El general de 64 años recibió un disparo el viernes en un bloque residencial en la frontera noroeste de Moscú y fue trasladado de urgencia al hospital.
Los medios rusos informaron que luego recuperó el conocimiento después de la cirugía, lo que alivió los temores de que pudiera convertirse en el último de una lista cada vez mayor de funcionarios rusos de alto rango asesinados en ataques aparentemente selectivos desde la invasión de Ucrania en febrero de 2022.
Las autoridades dijeron que el atacante disparó tres tiros antes de huir del lugar, y la portavoz Svetlana Petrenko dijo que Korba abordó un vuelo de los Emiratos Árabes Unidos horas después del tiroteo.
Desde entonces ha sido arrestado y devuelto a la custodia rusa.
El teniente general Vladimir Alekseyev (en la foto), de 64 años, fue asesinado a tiros por un agresor que le disparó varias veces por la espalda y huyó del lugar en Moscú.
Un investigador trabaja fuera del edificio residencial donde dispararon al teniente general ruso Vladimir Alekseev.
Las imágenes transmitidas por el canal de televisión estatal RU-24 muestran a agentes de seguridad saliendo del avión en un lugar no revelado, bajo fuerte vigilancia.
“Los investigadores realizaron una búsqueda minuciosa en el lugar de los hechos, durante la cual encontraron el arma homicida: una pistola Makarov con silenciador y tres cartuchos de munición”, añadió Petrenko.
Dijo que se están realizando pruebas forenses del arma.

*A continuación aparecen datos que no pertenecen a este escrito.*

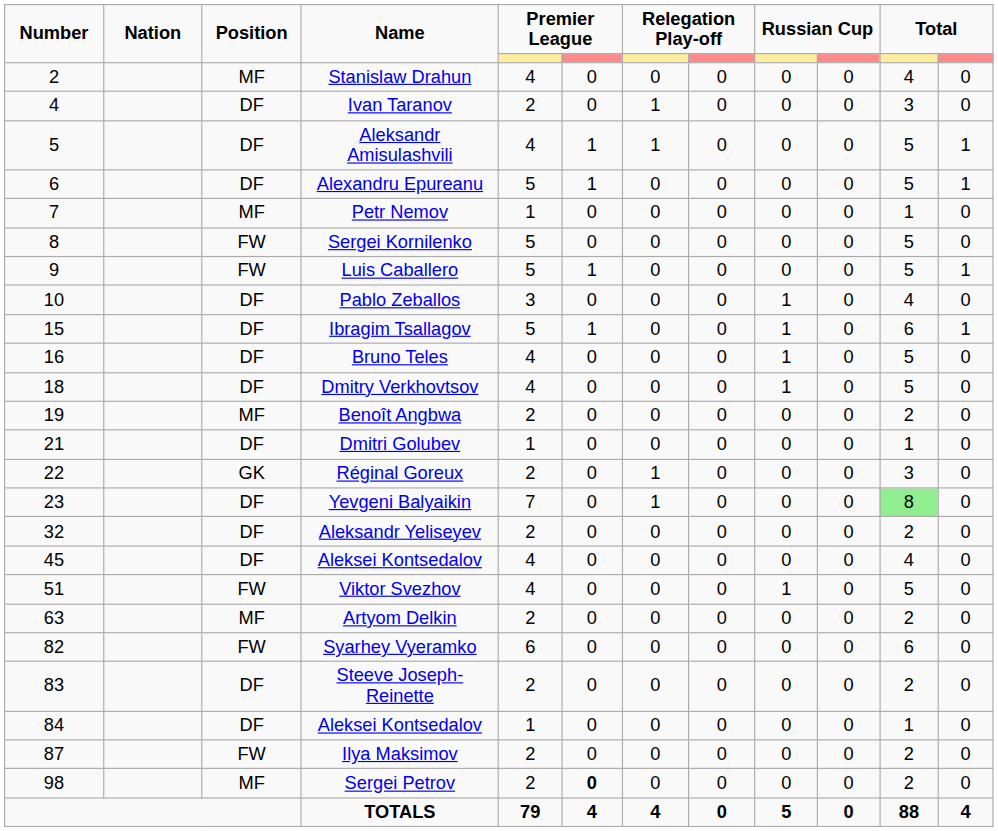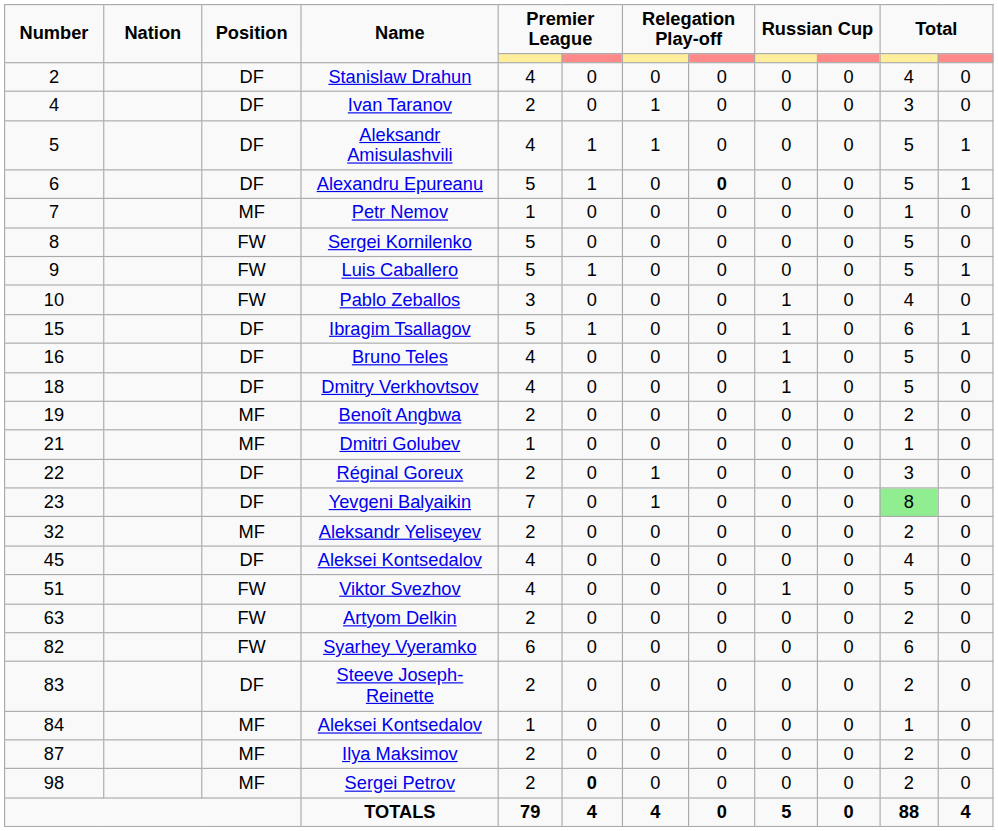Stanislaw Drahun | Position: MF -> DF
Alexandru Epureanu | column 8: normal -> bold
Pablo Zeballos | Position: DF -> FW
Dmitri Golubev | Position: DF -> MF
Réginal Goreux | Position: GK -> DF
Aleksandr Yeliseyev | Position: DF -> MF
Artyom Delkin | Position: MF -> FW
84 / Aleksei Kontsedalov | Position: DF -> MF
Ilya Maksimov | Position: FW -> MF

El portavoz del Kremlin, Dmitry Peskov, dijo que la dramática cacería involucró la cooperación internacional, y el presidente Vladimir Putin agradeció al presidente de los Emiratos Árabes Unidos, el jeque Mohammed bin Zayed Al Nahyan, por su ayuda en la captura de Korba.
Kiev ha negado las acusaciones, y el ministro de Asuntos Exteriores, Andriy Sibiha, dijo a Reuters que Ucrania no tuvo nada que ver con el tiroteo, sugiriendo que el incidente fue resultado de tensiones dentro de Rusia.
Sin embargo, el Ministro de Asuntos Exteriores ruso, Sergei Lavrov, acusó a Ucrania de instigar el ataque en un intento de mediar en negociaciones destinadas a poner fin a la guerra.
El momento ha llamado la atención, ya que el jefe de Alekseev, el almirante Igor Kostyukov, jefe del GRU, encabeza la delegación de Rusia en las recientes conversaciones de paz trilaterales con Estados Unidos y Ucrania en Abu Dhabi.
Los investigadores creen que Korba no actuó solo.
Otro sospechoso, Viktor Vasin, ha sido arrestado y acusado en Moscú, mientras que se cree que también está implicada una mujer llamada Zinaida Serebritskaya.
Se cree que huyó a Ucrania, aunque las autoridades se han negado a revelar su presunto papel.
El tiroteo se produce en medio de una campaña en la sombra dirigida a figuras militares rusas.
Ucrania se atribuyó la responsabilidad de algunas de las operaciones anteriores y funcionarios rusos afirmaron recientemente que frustraron un intento de asesinato en San Petersburgo.
En enero, un uzbeko fue encarcelado por el asesinato en 2024 del general Igor Kirillov, quien murió en un atentado con bomba frente a un bloque de apartamentos en Moscú.
Posteriormente, fuentes de inteligencia ucranianas reivindicaron la responsabilidad de la operación. Kirillov dirigió las fuerzas de defensa nuclear, biológica y química de Rusia.
Y en diciembre de 2025, otro alto oficial del GRU, el teniente general Fanil Sarvarov, murió en la explosión de un coche bomba en Moscú.
Según los investigadores, supervisó el entrenamiento operativo de las fuerzas armadas rusas.